É repórter especial da Folha,
autor dos livros 'Folha Explica Darwin' (Publifolha) e 'Ciência - Use com Cuidado' (Unicamp).
Escreve aos domingos
e às segundas.
O verão já vai tarde
O verão acabou. Não graças a Deus, mas à inclinação do eixo de rotação da Terra em relação ao Sol. Com ela, o hemisfério Sul passa metade do ano mais exposto à radiação solar que o do Norte, e vice-versa.
Já vai tarde, porém. Foi o verão mais quente nos registros da cidade de São Paulo, iniciados há 71 anos. A temperatura média bateu em 31,3°C, um grau acima do recorde anterior (1997/98).
A pouca chuva que caiu veio em temporais, que inundam tudo e não refrescam nada. Os reservatórios secaram, expondo a imprudência dos governantes. Boa parte da população do país está à beira do racionamento de água e de luz.
Seria a estiagem escaldante prova de que o aquecimento global causado pelo homem está em curso?
Não necessariamente, assim como as nevascas violentas no Sul dos EUA não provam o contrário (que a mudança do clima seja uma farsa, como dizem os céticos). O Alasca teve o janeiro mais quente em 29 anos.
Esses fenômenos podem bem estar relacionados com o calor anormal no Ártico. A calota de gelo sobre o oceano polar tem batido recordes de encolhimento.
Nada disso contradiz as previsões dos cientistas que alertam para o aquecimento global. Ao contrário.
Considere agora outras coisas estranhas e recentes: secas graves no Nordeste, na Califórnia e na Austrália; enchentes e ressacas no Reino Unido; inundações na região amazônica da Bolívia e do Brasil.
Claro está que tudo isso pode ainda ser atribuído a variações naturais e locais do sistema climático.
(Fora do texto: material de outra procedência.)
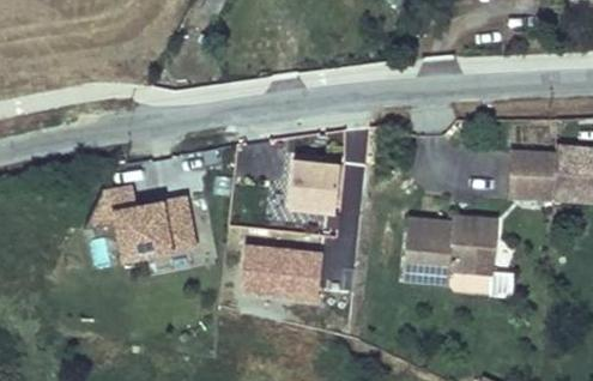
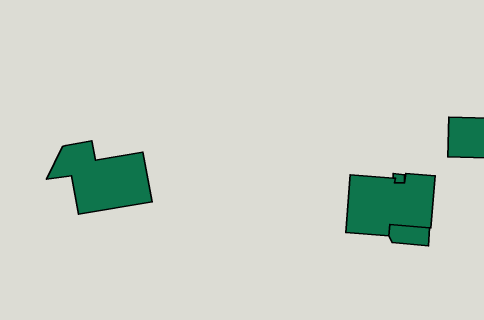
building: [288,156,341,211] -> none
building: [241,242,323,302] -> none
É da natureza da meteorologia as condições mudarem o tempo todo.
Na percepção do público, porém, de alguma maneira a repercussão desses eventos parece abalar a tendência humana a rejeitar previsões desagradáveis, sobretudo quando elas são difíceis de entender, descrevem processos lentos de deterioração e exigem ação imediata –vale dizer, investimento– para colher efeitos longínquos.
Foi talvez por entrever essa oportunidade que a Associação Americana para o Avanço da Ciência lançou o documento "O que Sabemos" (whatweknow.aaas.org).
Fruto de um comitê liderado por Mario Molina, Nobel de Química em 1995, o texto usa linguagem direta para convencer americanos de que o aquecimento global é fato.
"As evidências são preponderantes", afirma. "Os níveis de gases do efeito estufa na atmosfera estão aumentando. As temperaturas estão subindo. As primaveras estão chegando mais cedo. Calotas de gelo estão derretendo. O nível do mar está subindo. Os padrões de chuva e seca estão mudando. Ondas de calor estão ficando piores, assim como os extremos de precipitação."
O texto não perde tempo, entretanto, com alimentar a controvérsia estéril com os céticos. Seu interlocutor é o cidadão comum, para o qual destina analogias como a do beisebol (o uso de esteroides muda o jogo como um todo, embora seja difícil provar que este ou aquele jogador pontuou mais por causa deles).
A melhor analogia é com a racionalidade dos seguros. Mesmo que o risco de um desastre seja pequeno, mas com consequências catastróficas, faz sentido proteger-se pagando hoje uma fração do que custaria o dano para garantir a capacidade de remediá-lo, caso ocorra.
O verão de 2014 já vai tarde. Que o outono traga o fim das noites febris e das apostas irresponsáveis.